The other morning, I found myself wandering the aisles of Walmart in a sleepy fog and grabbing a few groceries. But that morning, I was also at Walmart for a bigger reason. I was so excited to see a new book release: “The Great Morning Revolution” by my sister, Pastor Tara Beth Leach.
Standing there in the book aisle, I felt this wave of pride. My dad, Gary Moore – the founder of this very column – would have been over the moon. He wrote a few books himself, and as I held my sister’s book in my hands, I couldn’t help but think, I guess it really does run in the family.
I flipped the book open, not just as a proud sibling but as someone honestly needing help with my own mornings. One line caught my eye: “There is a transformative power in our mornings … with a deep impact our actions and first thoughts of the day have on our spiritual life, emotional health and overall well-being.”
What stayed with me was less the book itself and more that idea: the way we spend our first moments awake quietly shapes the rest of our day.
However you explain it—through spirituality, mindset, brain chemistry – or all three, mornings carry a special weight.
People from all sorts of backgrounds, whether spiritual, secular, or strictly scientific, have noticed this: the tone you set at the beginning often echoes through the rest of your day.
If the first thing we do is grab our phone and dive into news, emails and social feeds, we invite everyone else’s urgency into our nervous system, which can cascade into a stressful or bad day.
Simple practices like stepping outside for a moment, savoring a few sips of coffee without a screen. A short morning check-in – What actually matters today? What one thing would make this day feel meaningful? – and setting that intention can be very powerful. Our minds are often most open early in the day.
The book The Great Morning Revolution offers a simple, memorable way to lean into this kind of intentional start to your day.
GREAT stands for Gratitude, Reflections, Exaltation, Asking and Trusting.
Gratitude – Notice one or two things you’re genuinely thankful for: a warm blanket, a safe place to sleep, someone who checked in on you, your family, or simply the chance to try again today. Gratitude shifts the focus from what is missing to what is already here, softening the edges of a hard morning.

* **PARTS OF THE EXERCISE**
**A)** Rewrite the section of the essay on mornings starting at "Simple practices like" and ending at "a hard morning.", substituting "Thankfulness" for "Gratitude".
**B)** Extend the essay on mornings, picking up from its final sentence.
The lines that follow bear no relation to the essay on mornings.

(Collected data)

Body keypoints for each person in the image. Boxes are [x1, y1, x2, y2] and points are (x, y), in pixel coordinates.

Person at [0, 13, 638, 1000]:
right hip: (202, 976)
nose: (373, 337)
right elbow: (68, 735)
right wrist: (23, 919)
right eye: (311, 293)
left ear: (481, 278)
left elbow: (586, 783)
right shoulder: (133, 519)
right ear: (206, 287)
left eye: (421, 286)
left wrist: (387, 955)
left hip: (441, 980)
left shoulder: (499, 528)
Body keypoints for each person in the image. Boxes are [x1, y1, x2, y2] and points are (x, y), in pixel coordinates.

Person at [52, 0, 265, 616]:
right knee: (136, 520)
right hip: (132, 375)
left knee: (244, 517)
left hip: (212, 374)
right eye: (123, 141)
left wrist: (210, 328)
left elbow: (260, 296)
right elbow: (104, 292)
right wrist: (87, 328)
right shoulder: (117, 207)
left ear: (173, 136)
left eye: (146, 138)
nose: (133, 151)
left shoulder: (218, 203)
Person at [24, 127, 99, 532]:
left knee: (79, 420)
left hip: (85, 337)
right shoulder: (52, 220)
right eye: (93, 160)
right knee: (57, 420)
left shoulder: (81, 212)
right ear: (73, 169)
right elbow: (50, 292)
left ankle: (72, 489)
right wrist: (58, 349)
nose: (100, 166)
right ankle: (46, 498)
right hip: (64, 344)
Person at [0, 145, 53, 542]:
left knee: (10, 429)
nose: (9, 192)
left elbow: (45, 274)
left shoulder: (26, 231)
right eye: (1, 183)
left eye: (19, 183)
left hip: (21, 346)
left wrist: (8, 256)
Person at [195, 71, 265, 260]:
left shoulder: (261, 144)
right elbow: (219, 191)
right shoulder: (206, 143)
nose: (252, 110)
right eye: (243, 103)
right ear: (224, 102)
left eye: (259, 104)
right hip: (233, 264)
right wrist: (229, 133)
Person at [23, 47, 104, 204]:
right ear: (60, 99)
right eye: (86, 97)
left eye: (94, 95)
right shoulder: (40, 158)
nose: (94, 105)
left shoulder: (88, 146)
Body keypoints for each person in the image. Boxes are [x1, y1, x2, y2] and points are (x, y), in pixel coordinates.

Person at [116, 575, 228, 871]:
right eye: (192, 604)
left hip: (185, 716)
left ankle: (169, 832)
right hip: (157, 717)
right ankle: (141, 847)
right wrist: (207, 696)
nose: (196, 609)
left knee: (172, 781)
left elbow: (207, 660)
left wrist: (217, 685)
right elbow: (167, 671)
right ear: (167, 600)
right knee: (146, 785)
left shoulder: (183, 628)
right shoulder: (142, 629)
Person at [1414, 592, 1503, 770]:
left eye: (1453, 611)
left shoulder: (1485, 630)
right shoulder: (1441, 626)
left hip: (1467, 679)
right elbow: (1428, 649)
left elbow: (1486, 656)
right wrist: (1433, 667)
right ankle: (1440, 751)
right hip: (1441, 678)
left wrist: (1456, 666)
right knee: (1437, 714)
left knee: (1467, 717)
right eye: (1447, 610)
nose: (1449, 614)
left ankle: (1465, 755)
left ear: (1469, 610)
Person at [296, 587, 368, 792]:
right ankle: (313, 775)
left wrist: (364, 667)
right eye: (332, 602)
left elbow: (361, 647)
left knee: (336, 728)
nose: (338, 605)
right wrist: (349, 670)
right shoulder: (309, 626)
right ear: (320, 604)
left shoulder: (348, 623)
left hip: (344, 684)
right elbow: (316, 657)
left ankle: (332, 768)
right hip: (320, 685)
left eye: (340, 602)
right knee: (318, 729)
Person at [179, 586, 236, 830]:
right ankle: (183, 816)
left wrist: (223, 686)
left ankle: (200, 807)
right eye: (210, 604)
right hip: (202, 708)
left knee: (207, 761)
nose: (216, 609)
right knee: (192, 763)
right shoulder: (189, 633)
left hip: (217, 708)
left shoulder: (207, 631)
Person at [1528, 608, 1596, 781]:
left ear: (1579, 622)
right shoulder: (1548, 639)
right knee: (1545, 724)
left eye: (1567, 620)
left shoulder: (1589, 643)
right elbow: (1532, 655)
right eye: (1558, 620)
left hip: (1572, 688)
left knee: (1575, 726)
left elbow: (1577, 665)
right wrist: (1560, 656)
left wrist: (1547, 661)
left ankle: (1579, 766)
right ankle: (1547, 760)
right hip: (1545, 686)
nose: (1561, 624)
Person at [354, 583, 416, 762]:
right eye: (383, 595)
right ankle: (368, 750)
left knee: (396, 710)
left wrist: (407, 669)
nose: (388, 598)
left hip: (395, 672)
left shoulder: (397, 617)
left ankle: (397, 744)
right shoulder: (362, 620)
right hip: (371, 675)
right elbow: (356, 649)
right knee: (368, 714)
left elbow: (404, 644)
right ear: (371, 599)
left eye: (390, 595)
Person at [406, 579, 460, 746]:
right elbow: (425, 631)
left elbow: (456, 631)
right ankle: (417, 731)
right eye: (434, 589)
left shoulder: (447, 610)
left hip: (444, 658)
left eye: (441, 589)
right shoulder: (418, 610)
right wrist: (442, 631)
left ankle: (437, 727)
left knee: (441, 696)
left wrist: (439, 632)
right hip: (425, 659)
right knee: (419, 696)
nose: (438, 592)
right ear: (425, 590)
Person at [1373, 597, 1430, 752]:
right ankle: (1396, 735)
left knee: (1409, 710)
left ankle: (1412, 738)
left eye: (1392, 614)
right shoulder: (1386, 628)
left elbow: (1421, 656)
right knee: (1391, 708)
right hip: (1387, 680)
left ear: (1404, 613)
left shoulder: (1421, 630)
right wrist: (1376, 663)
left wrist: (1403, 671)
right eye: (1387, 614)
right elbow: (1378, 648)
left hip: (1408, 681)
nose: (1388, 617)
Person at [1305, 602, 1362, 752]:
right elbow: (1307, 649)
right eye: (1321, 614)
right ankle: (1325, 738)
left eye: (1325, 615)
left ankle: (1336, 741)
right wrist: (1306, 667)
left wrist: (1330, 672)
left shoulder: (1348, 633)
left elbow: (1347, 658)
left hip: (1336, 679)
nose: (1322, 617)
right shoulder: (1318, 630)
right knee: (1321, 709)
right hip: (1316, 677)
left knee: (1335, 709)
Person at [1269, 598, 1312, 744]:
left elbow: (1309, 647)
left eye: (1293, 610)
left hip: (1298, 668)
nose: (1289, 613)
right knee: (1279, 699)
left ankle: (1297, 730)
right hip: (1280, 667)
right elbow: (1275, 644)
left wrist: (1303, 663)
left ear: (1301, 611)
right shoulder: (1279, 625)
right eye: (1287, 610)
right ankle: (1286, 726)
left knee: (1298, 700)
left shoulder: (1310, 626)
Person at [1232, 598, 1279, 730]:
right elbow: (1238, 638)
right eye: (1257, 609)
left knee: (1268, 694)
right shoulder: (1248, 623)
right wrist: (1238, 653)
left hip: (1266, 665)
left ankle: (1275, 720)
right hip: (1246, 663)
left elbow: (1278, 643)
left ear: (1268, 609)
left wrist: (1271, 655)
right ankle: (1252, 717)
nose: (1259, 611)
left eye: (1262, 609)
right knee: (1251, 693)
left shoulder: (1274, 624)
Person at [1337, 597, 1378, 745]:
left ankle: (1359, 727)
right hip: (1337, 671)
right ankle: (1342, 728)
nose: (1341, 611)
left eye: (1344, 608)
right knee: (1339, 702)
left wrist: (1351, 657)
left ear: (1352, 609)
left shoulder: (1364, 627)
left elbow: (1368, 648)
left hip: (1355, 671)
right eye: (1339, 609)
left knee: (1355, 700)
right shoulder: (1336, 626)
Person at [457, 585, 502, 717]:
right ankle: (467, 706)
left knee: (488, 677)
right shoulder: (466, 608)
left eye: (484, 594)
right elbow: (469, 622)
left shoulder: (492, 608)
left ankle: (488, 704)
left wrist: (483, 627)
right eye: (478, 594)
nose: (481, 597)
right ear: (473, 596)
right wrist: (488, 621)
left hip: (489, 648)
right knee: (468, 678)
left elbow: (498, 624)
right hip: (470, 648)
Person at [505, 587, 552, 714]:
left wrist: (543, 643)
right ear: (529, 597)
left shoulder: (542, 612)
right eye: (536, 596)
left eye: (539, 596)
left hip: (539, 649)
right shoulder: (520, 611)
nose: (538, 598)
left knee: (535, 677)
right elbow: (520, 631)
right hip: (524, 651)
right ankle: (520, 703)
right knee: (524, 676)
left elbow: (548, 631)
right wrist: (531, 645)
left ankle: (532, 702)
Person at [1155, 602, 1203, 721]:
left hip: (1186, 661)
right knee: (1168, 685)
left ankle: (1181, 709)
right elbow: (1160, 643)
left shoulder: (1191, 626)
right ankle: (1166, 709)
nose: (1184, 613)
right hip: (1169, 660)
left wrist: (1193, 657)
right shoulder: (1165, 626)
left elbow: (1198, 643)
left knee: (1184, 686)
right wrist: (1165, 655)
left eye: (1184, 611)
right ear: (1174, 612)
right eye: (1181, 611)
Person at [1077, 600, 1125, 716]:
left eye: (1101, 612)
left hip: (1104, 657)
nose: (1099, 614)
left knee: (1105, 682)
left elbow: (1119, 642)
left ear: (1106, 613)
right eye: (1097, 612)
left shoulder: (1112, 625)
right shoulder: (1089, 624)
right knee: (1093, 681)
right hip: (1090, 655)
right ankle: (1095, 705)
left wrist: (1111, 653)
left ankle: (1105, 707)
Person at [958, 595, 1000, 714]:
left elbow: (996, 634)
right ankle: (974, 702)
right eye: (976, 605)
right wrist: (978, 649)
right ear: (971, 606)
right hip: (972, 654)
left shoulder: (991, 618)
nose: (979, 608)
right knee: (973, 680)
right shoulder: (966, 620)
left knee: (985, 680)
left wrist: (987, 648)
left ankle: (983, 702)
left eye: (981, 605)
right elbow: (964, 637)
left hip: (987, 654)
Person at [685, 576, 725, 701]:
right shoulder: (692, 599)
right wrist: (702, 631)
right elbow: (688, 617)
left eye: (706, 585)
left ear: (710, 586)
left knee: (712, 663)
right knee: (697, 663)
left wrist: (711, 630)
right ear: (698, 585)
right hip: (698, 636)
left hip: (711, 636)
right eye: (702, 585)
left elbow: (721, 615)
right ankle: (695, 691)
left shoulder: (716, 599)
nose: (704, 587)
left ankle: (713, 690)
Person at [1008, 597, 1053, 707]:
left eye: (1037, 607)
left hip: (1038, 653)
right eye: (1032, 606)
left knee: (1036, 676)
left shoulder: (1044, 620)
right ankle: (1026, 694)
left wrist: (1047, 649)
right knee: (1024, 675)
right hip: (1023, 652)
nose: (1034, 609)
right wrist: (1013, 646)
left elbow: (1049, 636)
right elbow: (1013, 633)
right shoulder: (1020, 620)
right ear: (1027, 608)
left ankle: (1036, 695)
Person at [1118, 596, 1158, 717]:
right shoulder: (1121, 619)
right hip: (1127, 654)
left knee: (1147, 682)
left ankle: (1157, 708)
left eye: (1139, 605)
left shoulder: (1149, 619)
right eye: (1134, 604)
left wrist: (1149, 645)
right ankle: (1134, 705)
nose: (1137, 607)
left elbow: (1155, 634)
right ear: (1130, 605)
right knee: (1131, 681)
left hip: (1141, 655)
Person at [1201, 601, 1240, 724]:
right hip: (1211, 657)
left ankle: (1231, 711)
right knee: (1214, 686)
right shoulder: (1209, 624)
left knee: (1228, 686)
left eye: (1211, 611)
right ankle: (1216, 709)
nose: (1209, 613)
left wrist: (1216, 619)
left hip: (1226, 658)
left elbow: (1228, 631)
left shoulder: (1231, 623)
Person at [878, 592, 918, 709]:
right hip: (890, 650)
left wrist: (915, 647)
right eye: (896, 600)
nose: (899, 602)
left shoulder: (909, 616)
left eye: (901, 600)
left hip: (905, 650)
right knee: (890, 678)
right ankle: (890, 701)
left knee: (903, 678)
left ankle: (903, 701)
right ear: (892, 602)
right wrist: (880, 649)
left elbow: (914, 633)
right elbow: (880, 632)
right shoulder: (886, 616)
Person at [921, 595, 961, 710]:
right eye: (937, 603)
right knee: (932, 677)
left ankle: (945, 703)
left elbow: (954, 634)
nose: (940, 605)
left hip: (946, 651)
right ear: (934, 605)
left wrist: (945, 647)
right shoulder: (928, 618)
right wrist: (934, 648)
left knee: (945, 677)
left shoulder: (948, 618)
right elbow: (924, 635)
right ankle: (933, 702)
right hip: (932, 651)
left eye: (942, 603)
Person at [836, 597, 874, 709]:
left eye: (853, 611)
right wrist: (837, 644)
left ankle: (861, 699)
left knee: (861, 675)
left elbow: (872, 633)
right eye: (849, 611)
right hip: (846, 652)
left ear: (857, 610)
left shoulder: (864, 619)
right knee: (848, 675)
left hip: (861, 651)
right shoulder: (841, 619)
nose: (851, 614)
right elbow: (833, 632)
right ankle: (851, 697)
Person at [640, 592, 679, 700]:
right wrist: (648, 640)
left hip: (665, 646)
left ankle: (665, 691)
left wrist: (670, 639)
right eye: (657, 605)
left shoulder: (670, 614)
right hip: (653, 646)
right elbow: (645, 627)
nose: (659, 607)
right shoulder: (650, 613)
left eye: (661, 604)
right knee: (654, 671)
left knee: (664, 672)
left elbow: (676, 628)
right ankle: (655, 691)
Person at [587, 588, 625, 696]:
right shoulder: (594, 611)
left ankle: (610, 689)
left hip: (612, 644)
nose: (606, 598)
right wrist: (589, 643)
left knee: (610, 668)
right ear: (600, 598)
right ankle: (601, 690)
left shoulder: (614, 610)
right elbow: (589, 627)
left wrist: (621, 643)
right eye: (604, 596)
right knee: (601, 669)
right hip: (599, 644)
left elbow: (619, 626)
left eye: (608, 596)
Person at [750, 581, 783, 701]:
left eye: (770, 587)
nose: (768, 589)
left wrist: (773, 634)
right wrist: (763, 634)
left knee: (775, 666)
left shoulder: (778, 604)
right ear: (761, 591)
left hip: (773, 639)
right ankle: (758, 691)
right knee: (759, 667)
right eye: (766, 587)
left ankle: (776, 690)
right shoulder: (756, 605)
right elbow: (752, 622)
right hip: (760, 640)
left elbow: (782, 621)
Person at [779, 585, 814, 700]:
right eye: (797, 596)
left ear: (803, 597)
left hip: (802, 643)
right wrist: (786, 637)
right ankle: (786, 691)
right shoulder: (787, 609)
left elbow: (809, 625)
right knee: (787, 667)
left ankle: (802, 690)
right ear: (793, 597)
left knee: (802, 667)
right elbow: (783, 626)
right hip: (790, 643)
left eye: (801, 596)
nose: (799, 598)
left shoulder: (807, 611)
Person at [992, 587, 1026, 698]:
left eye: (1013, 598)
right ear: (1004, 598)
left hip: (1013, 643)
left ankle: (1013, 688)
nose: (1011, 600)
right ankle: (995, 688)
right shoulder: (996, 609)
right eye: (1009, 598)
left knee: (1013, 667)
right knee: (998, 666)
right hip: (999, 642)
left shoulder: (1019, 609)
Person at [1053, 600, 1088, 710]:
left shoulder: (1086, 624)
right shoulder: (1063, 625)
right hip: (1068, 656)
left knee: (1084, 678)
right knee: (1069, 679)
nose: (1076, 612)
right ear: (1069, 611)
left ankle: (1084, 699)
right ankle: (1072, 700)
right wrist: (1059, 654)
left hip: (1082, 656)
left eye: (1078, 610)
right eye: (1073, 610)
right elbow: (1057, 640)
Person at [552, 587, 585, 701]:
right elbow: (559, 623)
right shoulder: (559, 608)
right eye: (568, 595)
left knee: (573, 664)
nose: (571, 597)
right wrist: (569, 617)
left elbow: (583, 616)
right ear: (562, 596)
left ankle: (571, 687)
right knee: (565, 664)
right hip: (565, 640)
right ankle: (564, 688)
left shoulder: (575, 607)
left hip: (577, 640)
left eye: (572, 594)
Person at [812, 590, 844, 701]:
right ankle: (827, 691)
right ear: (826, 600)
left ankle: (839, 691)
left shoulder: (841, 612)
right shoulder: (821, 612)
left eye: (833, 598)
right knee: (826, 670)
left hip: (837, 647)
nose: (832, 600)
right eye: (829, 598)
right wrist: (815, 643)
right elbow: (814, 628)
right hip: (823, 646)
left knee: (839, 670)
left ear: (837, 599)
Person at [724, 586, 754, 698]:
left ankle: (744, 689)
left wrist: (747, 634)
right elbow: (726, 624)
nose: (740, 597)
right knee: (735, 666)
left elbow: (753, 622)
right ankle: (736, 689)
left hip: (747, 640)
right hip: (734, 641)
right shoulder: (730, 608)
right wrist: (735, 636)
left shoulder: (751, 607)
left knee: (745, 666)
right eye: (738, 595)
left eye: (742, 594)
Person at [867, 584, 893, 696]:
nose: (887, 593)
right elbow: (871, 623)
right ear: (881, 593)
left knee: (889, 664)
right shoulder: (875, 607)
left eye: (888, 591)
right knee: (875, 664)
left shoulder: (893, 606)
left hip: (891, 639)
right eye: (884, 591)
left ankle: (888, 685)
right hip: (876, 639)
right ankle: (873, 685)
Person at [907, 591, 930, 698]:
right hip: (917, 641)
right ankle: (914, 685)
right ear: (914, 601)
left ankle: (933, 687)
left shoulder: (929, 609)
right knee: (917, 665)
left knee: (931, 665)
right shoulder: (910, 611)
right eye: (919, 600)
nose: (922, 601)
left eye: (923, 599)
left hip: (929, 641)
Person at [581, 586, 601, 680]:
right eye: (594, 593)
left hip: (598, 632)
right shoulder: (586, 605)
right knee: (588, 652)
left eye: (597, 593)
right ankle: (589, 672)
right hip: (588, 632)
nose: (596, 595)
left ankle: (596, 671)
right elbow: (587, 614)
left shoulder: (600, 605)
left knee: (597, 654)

* **TASK-BY-TASK ANSWERS**
**A)**
Simple practices like stepping outside for a moment, savoring a few sips of coffee without a screen. A short morning check-in – What actually matters today? What one thing would make this day feel meaningful? – and setting that intention can be very powerful. Our minds are often most open early in the day.
The book The Great Morning Revolution offers a simple, memorable way to lean into this kind of intentional start to your day.
GREAT stands for Thankfulness, Reflections, Exaltation, Asking and Trusting.
Thankfulness – Notice one or two things you’re genuinely thankful for: a warm blanket, a safe place to sleep, someone who checked in on you, your family, or simply the chance to try again today. Thankfulness shifts the focus from what is missing to what is already here, softening the edges of a hard morning.

**B)**
Reflections – Look back briefly, without judgment. How did yesterday go? Where did you feel stretched too thin? What did you learn about what you need today? Reflection turns yesterday’s struggles into today’s wisdom.
Exaltation – Think of this as lifting your gaze. For some, that means prayer or worship; for others, it might be watching the sky, listening to music that lifts the heart, or remembering a value that is bigger than today’s to-do list. It’s a way of saying, My life is about more than just getting through emails.
Asking – Instead of jumping straight into fixing and controlling, pause to ask. Ask what you need – rest, courage, focus – and where you might find support, whether from inner resolve, a friend, a therapist, a community, or, if you’re spiritual, from God. Asking reminds us we don’t have to carry everything alone.
Trusting – Finally, choose one small way to trust. Trust that you can handle one thing at a time, that you are allowed to grow slowly, and that even if the day goes off the rails, your worth is not on the line. Trust is not pretending everything is easy; it’s deciding not to give up on yourself.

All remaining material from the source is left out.